• _Activity_: The answer must be an exact copy of the lines from the one containing "[134,124,317,145] (your name" through the final line of the material, both included, and nothing else.

• _Input for this task_:
=-=-=-=-=

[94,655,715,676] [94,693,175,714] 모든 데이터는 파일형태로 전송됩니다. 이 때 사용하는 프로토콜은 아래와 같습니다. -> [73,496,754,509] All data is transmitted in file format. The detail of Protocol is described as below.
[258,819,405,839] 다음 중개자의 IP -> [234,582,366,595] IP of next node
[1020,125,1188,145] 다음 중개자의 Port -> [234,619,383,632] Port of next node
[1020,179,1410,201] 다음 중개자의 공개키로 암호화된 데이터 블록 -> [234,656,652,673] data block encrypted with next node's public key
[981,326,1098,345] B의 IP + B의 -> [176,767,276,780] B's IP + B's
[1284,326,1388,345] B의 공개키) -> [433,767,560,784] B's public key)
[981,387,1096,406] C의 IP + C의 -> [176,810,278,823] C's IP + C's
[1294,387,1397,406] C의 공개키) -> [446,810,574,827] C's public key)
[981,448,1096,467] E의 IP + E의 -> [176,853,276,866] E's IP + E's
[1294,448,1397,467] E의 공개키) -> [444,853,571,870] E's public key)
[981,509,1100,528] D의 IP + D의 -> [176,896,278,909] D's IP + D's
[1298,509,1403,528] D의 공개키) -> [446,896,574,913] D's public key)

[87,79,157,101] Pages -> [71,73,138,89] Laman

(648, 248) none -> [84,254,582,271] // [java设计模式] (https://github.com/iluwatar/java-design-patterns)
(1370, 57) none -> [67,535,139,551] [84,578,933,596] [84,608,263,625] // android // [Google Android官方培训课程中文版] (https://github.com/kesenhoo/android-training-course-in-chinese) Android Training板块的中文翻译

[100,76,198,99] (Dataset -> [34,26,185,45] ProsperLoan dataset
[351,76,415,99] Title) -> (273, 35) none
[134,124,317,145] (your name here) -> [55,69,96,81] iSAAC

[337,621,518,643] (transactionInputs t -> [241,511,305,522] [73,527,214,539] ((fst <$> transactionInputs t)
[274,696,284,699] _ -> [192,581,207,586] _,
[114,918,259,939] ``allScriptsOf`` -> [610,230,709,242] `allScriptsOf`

=-=-=-=-=

• _Result_:
[134,124,317,145] (your name here) -> [55,69,96,81] iSAAC

[337,621,518,643] (transactionInputs t -> [241,511,305,522] [73,527,214,539] ((fst <$> transactionInputs t)
[274,696,284,699] _ -> [192,581,207,586] _,
[114,918,259,939] ``allScriptsOf`` -> [610,230,709,242] `allScriptsOf`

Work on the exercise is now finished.